* begin PASSAGE GIVEN *

There was one time where I saw his whole hackles come up in "high alert" to something. I was walking both dogs on leash, late at night, in the winter, on my quiet road in the booneys where I live. At one point, both air-sniffed, and both dogs hackled, and their tails came up straight up into the air, Gryffon's almost touching his back - they did not change their stride and pace, just sniffed and hackled. Then we got past that point, and hackles and tails went back down again. 

Then on the way back, they started sniffing again in that area, but no hackles this time - there must have been a wild animal nearby the first time around, then it was gone on our return trip. I have never had the dogs react this way before, yet we often see and walk across the path of coyotes, foxes, deer, moose, and bear in the areas where I live. I'm thinking it might have been a cougar or a lynx that got the dogs all hackled up.


----------



## gagsd (Apr 24, 2003)

Ari hackles (mohawk straight down his back) when playing ball. I can assure you.... no fear or insecurity there  !


----------



## PaddyD (Jul 22, 2010)

Abby hackles when she is nervous or suspicious around a strange dog. Full hackles from neck to tail mean she is aggressive. Front hackles only means she is nervous/cautious. They go down quickly. I think it is adrenaline related, JMHO.


----------



## RMF (Oct 1, 2011)

Deezul does that, mostly the base of his neck, but his tail's also wagging a mile a minute. It seems with him it's a combo of uncertainity & excitement, like wanting to play.


----------



## Sunstreaked (Oct 26, 2010)

Eva has hackled up since she was a small puppy in her first puppy class. Every time there is more than one dog around, she hackles. Every time we go to the dog park, she hackles when she first gets in. Within literal moments she is playing with her pals and even the newer dogs without the slightest hesitation. We're really used to it, although I do have to tell newbies at the park that she's always done that!


----------



## prophecy (May 29, 2008)

FeNyx and Mischa both hackle during play.FULL mowhawk.It's allways with neutral tail position,and play bows so I am sure it is excitement of play.


----------



## rblanshan (Jun 23, 2011)

* end PASSAGE GIVEN *
* begin SUPPLIED INFORMATION *

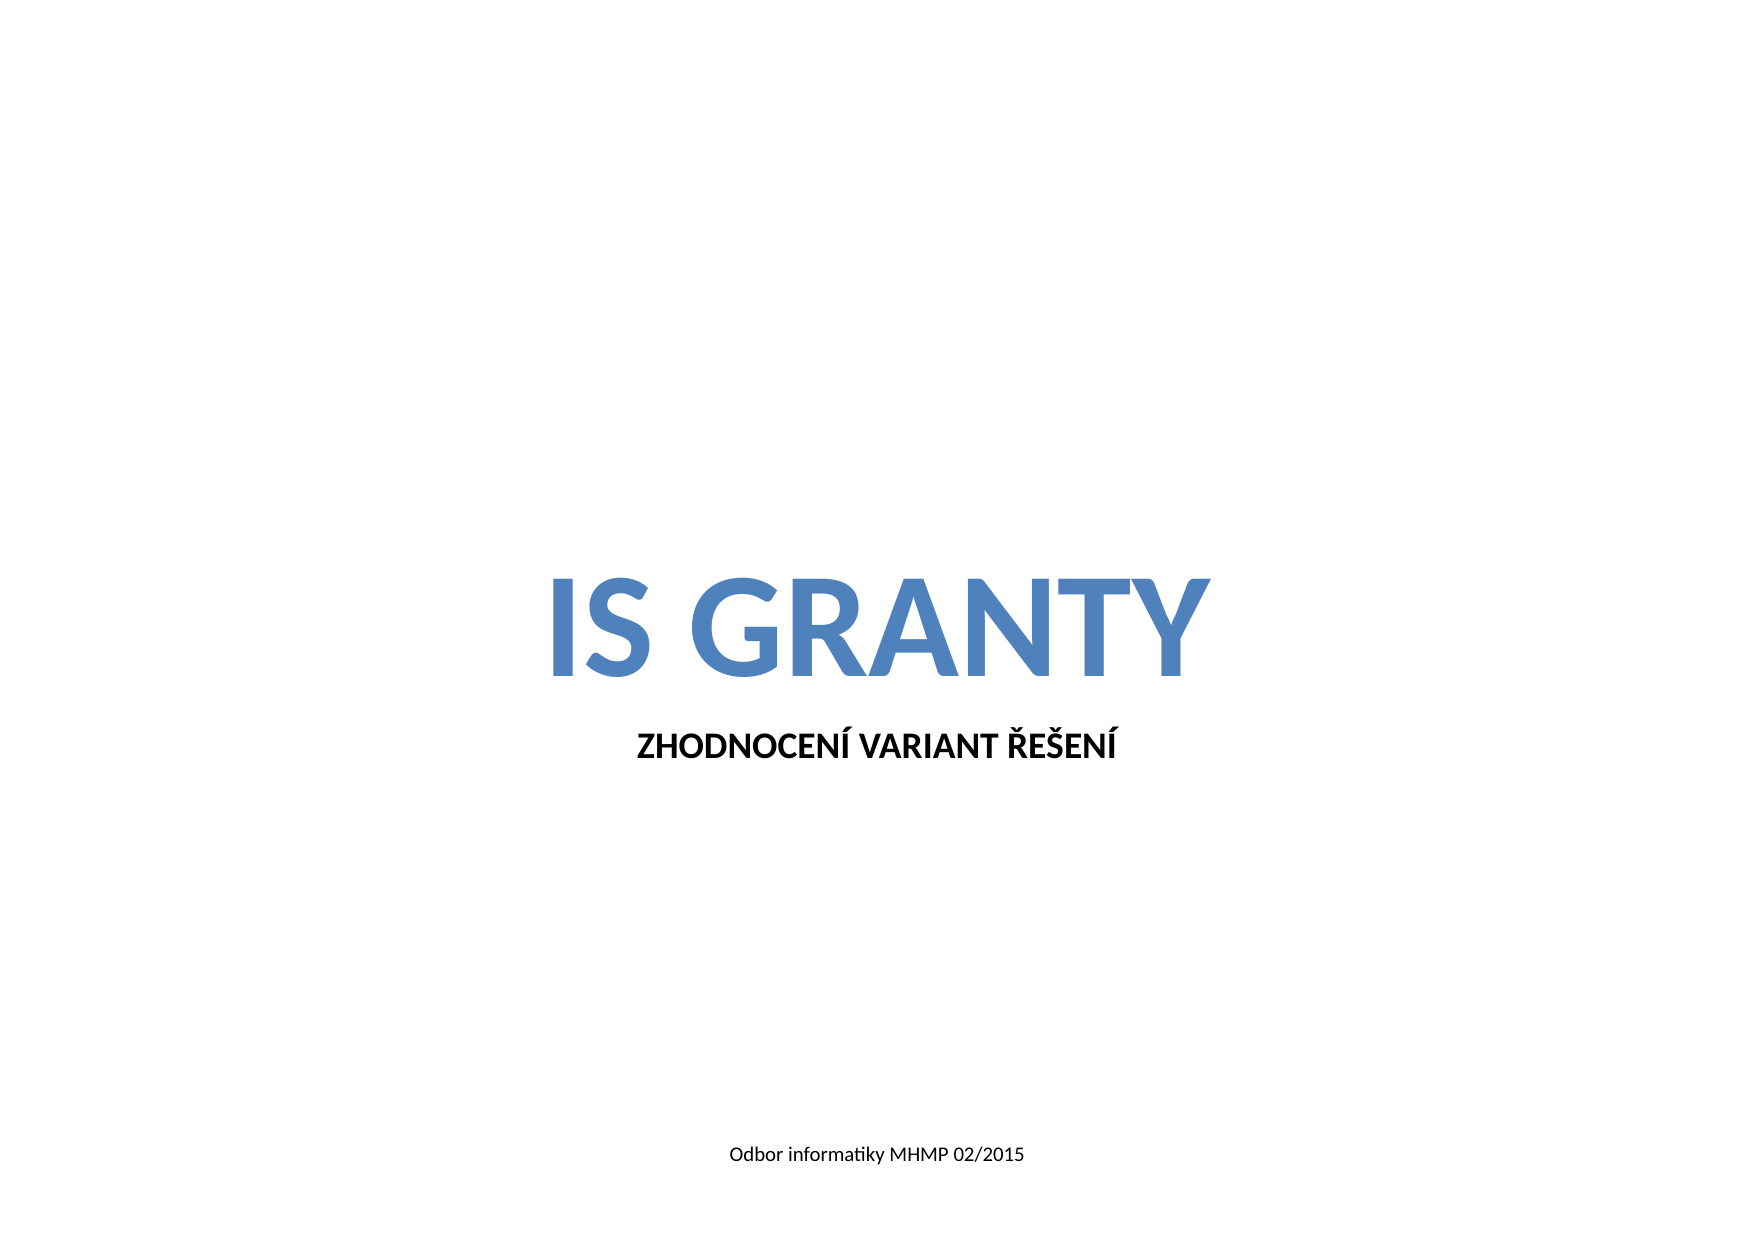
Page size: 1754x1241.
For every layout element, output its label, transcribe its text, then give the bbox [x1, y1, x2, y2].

* end SUPPLIED INFORMATION *

**WHAT NEEDS TO BE DONE:** Does the thread on dogs raising their hackles agree with each statement below? For each, answer yes or no and quote the deciding words of the thread. 1. Abby raising only her front hackles means she is nervous or cautious. 2. On the way back, the two dogs on the late-night walk hackled again in the same area. 3. Eva started hackling only once she was grown.

**RESULT OF THE EXERCISE:**
1. Yes: "Front hackles only means she is nervous/cautious."
2. No: "they started sniffing again in that area, but no hackles this time"
3. No: "Eva has hackled up since she was a small puppy in her first puppy class."